(MATERIALS PROVIDED)
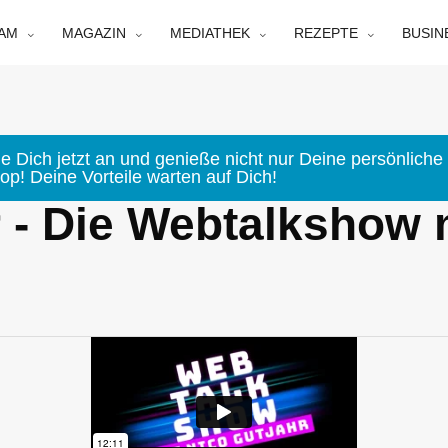
EAM
MAGAZIN
MEDIATHEK
REZEPTE
BUSIN
e Dich jetzt an und genieße nicht nur Deine persönliche 
p! Deine Vorteile warten auf Dich!
- Die Webtalkshow 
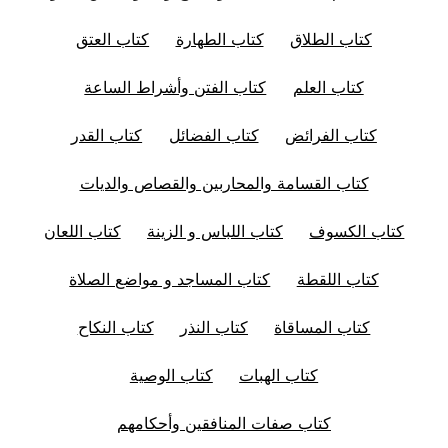
كتاب الطلاق
كتاب الطهارة
كتاب العتق
كتاب العلم
كتاب الفتن وأشراط الساعة
كتاب الفرائض
كتاب الفضائل
كتاب القدر
كتاب القسامة والمحاربين والقصاص والديات
كتاب الكسوف
كتاب اللباس و الزينة
كتاب اللعان
كتاب اللقطة
كتاب المساجد و مواضع الصلاة
كتاب المساقاة
كتاب النذر
كتاب النكاح
كتاب الهبات
كتاب الوصية
كتاب صفات المنافقين وأحكامهم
(End MATERIALS PROVIDED)
◆ AIM OF THE EXERCISE
Write out the text of these entries again, changing "MAGAZIN" to "MAGAZINE" and leaving everything else the same. Omit the pictures.

◆ RESULT FOR THIS TASK
EAM
MAGAZINE
MEDIATHEK
REZEPTE
BUSIN
e Dich jetzt an und genieße nicht nur Deine persönliche 
p! Deine Vorteile warten auf Dich!
- Die Webtalkshow 
كتاب الطلاق
كتاب الطهارة
كتاب العتق
كتاب العلم
كتاب الفتن وأشراط الساعة
كتاب الفرائض
كتاب الفضائل
كتاب القدر
كتاب القسامة والمحاربين والقصاص والديات
كتاب الكسوف
كتاب اللباس و الزينة
كتاب اللعان
كتاب اللقطة
كتاب المساجد و مواضع الصلاة
كتاب المساقاة
كتاب النذر
كتاب النكاح
كتاب الهبات
كتاب الوصية
كتاب صفات المنافقين وأحكامهم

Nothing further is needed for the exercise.